EXERCISE 1 ▸ From the notebook, extract the lines between "documents = reader.load_data()" and "context between chunks.", inclusive.
EXERCISE 2 ▸ List every name the notebook imports from a llama_index module.

TEXT PROVIDED ▸
※ ※ ※
In [2]:
from llama_index.llms.gemini import Gemini
from dotenv import load_dotenv

  from .autonotebook import tqdm as notebook_tqdm


In [3]:
import os
load_dotenv()
api_key = os.getenv("GEMINI_API_KEY")

In [4]:
from llama_index.core import VectorStoreIndex,SimpleDirectoryReader,Settings
from llama_index.embeddings.gemini import GeminiEmbedding


# Configure Gemini models
gemini_llm = Gemini(model="models/gemini-1.5-pro")
gemini_embedding = GeminiEmbedding(model="models/embedding-001")

# Tell LlamaIndex to use Gemini everywhere
Settings.llm = gemini_llm
Settings.embed_model = gemini_embedding



  gemini_llm = Gemini(model="models/gemini-1.5-pro")
  gemini_embedding = GeminiEmbedding(model="models/embedding-001")


In [5]:
from llama_index.core.node_parser import SentenceSplitter
from llama_index.core.retrievers import VectorIndexRetriever
from llama_index.core.query_engine import RetrieverQueryEngine

In [7]:
reader=SimpleDirectoryReader(input_dir="data",required_exts=[".txt"])
documents = reader.load_data()

In [8]:
# Node parser to split documents into smaller chunks
# This is useful for large documents to ensure embeddings are manageable
# Chunk size means the number of characters in each chunk
# Chunk overlap means how many characters overlap between chunks, eg:
# if chunk_size=100 and chunk_overlap=20, the first chunk will be characters 0-99,
# the second chunk will be characters 80-179, and so on.
# This helps maintain context between chunks.

parser=SentenceSplitter(chunk_size=100,chunk_overlap=10)
all_documents=parser.get_nodes_from_documents(documents)


In [9]:
# store the documents in a vector store index
index=VectorStoreIndex.from_documents(documents=all_documents)
print(f"Vectors Store: {index}")
print(f"Vectors Store ID: {index.index_id}")
※ ※ ※
RECORD SET ▸

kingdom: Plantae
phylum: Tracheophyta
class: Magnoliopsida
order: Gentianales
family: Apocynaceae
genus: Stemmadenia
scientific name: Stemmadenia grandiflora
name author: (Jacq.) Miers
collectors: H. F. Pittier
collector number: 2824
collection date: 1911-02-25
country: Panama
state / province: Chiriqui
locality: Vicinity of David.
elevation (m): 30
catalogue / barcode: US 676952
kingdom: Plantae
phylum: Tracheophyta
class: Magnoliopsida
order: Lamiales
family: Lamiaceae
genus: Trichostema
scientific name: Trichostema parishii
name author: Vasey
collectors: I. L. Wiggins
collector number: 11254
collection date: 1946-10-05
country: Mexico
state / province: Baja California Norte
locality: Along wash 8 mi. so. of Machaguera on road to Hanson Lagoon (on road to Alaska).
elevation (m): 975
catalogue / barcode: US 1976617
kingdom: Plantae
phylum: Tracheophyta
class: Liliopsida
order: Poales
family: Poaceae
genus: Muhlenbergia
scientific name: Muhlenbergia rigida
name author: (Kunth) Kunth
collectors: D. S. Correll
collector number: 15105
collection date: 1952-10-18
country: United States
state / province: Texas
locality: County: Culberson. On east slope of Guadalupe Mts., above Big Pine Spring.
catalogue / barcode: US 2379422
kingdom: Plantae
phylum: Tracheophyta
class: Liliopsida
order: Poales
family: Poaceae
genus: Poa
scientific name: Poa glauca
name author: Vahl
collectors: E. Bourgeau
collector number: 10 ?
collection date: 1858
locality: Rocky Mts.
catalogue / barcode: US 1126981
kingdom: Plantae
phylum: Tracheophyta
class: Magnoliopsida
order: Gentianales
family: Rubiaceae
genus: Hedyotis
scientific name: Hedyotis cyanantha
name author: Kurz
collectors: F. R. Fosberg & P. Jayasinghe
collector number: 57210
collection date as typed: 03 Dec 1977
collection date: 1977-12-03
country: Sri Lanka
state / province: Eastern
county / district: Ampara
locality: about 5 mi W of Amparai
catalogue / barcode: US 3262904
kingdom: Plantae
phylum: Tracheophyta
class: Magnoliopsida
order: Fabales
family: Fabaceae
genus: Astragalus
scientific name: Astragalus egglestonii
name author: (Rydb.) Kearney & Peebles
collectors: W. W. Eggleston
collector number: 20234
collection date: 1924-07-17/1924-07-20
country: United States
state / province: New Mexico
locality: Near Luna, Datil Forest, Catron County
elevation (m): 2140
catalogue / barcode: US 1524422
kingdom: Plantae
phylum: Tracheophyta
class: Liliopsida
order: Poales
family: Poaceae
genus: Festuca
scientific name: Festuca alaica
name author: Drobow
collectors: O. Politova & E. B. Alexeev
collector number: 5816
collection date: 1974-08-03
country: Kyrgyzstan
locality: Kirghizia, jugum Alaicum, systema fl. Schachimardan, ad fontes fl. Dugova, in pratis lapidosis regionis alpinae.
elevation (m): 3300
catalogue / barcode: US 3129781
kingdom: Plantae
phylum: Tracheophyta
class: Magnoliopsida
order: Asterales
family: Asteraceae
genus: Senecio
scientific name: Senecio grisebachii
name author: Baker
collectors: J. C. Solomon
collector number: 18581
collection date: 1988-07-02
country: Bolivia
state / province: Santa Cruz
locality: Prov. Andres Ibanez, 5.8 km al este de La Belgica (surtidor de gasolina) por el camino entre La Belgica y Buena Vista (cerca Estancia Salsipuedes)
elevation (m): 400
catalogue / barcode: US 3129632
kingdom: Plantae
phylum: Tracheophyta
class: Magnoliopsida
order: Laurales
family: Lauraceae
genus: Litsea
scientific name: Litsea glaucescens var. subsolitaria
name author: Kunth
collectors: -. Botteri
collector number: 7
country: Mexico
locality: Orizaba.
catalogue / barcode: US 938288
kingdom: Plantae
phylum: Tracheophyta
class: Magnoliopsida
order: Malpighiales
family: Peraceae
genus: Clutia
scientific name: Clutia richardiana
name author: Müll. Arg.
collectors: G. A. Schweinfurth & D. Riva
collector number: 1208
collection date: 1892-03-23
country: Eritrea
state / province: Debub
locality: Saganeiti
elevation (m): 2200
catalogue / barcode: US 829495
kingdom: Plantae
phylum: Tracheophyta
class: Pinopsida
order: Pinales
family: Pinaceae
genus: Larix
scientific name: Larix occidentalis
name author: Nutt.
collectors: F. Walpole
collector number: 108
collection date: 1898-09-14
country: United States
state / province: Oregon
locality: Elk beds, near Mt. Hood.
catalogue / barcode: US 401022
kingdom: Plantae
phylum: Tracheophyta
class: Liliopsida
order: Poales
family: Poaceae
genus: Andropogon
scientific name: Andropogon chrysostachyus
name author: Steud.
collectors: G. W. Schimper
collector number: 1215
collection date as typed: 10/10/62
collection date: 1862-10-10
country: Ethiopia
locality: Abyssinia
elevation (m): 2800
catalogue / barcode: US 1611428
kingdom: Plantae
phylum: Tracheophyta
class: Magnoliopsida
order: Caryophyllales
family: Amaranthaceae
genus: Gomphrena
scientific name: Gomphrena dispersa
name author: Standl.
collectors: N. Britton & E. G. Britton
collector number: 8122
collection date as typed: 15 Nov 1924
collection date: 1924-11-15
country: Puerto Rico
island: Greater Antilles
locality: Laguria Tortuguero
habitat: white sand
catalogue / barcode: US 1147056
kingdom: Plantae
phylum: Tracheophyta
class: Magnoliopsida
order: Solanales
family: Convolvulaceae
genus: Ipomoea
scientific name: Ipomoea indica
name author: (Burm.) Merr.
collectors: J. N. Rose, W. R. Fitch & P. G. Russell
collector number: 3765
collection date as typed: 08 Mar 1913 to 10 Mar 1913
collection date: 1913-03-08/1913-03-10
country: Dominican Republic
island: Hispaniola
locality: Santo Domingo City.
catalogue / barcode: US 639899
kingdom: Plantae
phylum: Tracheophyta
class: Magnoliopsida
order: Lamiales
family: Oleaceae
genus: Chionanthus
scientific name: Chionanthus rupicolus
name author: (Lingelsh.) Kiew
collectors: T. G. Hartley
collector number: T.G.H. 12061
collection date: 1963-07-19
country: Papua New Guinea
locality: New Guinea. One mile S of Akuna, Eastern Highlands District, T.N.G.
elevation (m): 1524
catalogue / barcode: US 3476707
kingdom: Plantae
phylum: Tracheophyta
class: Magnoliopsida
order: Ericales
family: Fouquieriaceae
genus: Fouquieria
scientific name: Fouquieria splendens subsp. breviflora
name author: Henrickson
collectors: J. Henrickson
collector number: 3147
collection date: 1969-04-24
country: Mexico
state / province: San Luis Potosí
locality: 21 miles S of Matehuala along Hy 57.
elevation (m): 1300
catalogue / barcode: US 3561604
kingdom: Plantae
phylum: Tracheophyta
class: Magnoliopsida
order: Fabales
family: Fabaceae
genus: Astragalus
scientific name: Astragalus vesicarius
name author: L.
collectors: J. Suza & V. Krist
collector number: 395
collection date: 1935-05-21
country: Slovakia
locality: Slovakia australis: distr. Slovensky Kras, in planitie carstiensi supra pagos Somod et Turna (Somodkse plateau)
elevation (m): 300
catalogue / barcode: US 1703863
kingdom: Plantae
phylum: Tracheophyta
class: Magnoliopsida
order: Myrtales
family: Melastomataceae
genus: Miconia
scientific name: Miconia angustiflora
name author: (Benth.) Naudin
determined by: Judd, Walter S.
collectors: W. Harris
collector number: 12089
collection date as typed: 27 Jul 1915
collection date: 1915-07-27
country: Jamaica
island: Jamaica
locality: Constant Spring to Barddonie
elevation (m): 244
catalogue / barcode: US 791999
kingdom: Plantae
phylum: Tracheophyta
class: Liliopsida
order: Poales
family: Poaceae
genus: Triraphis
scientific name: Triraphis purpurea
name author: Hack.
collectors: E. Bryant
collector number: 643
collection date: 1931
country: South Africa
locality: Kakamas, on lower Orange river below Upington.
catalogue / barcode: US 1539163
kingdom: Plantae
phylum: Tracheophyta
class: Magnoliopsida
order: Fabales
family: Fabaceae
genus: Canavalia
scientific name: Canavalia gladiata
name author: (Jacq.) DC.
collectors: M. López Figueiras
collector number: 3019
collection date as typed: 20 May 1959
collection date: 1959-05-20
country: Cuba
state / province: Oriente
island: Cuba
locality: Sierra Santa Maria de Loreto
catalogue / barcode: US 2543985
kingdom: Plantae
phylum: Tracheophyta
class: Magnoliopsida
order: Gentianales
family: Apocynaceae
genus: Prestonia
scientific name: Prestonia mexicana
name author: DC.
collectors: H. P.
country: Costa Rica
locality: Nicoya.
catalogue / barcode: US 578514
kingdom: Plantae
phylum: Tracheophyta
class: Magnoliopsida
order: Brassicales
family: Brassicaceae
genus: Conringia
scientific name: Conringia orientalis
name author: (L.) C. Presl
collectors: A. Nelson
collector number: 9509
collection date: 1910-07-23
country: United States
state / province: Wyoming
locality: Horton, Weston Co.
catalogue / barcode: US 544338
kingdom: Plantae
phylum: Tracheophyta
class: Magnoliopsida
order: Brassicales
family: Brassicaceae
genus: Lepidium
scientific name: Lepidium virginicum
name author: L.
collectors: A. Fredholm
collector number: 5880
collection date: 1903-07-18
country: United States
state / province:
※ ※ ※
TASK OUTPUT 1 ▸
documents = reader.load_data()

In [8]:
# Node parser to split documents into smaller chunks
# This is useful for large documents to ensure embeddings are manageable
# Chunk size means the number of characters in each chunk
# Chunk overlap means how many characters overlap between chunks, eg:
# if chunk_size=100 and chunk_overlap=20, the first chunk will be characters 0-99,
# the second chunk will be characters 80-179, and so on.
# This helps maintain context between chunks.

TASK OUTPUT 2 ▸
Gemini
VectorStoreIndex
SimpleDirectoryReader
Settings
GeminiEmbedding
SentenceSplitter
VectorIndexRetriever
RetrieverQueryEngine